EXERCISE PROMPT: Hunt through the lines below for the string "iskolai" and copy each one that has it.

MATERIAL PROVIDED:
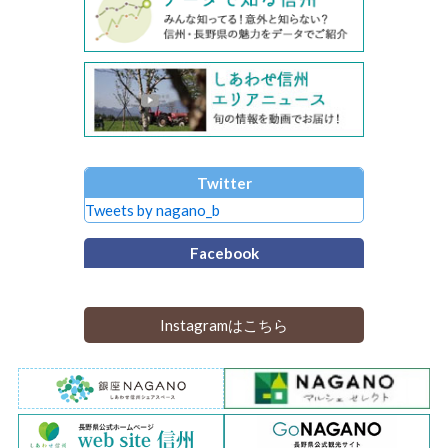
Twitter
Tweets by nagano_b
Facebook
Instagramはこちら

...

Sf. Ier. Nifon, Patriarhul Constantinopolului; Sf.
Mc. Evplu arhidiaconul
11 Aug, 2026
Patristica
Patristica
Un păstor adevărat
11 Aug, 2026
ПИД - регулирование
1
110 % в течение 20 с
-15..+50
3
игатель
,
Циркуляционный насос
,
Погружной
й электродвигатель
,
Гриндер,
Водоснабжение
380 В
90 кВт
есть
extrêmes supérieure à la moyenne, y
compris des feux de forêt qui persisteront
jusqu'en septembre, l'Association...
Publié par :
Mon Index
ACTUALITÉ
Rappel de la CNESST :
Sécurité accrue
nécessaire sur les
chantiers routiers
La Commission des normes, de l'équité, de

--

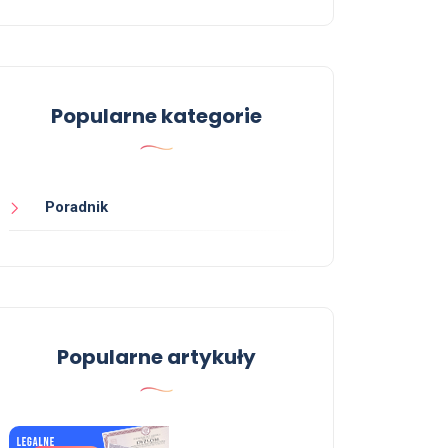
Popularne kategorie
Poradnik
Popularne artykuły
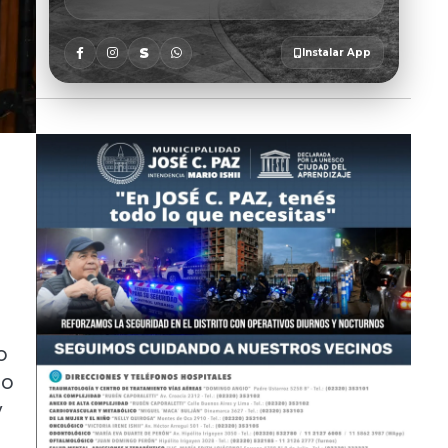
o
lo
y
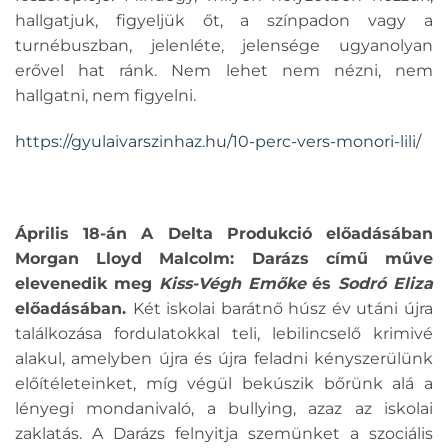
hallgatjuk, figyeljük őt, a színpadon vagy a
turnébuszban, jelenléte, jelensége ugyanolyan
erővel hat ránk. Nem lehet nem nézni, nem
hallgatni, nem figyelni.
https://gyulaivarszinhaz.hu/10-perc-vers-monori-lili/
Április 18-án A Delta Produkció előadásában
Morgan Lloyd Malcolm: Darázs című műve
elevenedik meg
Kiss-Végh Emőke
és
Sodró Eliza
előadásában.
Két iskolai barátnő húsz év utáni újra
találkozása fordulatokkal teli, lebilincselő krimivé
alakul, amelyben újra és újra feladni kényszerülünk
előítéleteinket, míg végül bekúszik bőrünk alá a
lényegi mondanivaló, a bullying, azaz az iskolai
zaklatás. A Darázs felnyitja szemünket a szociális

SOLUTION TO THIS EXERCISE:
Két iskolai barátnő húsz év utáni újra
lényegi mondanivaló, a bullying, azaz az iskolai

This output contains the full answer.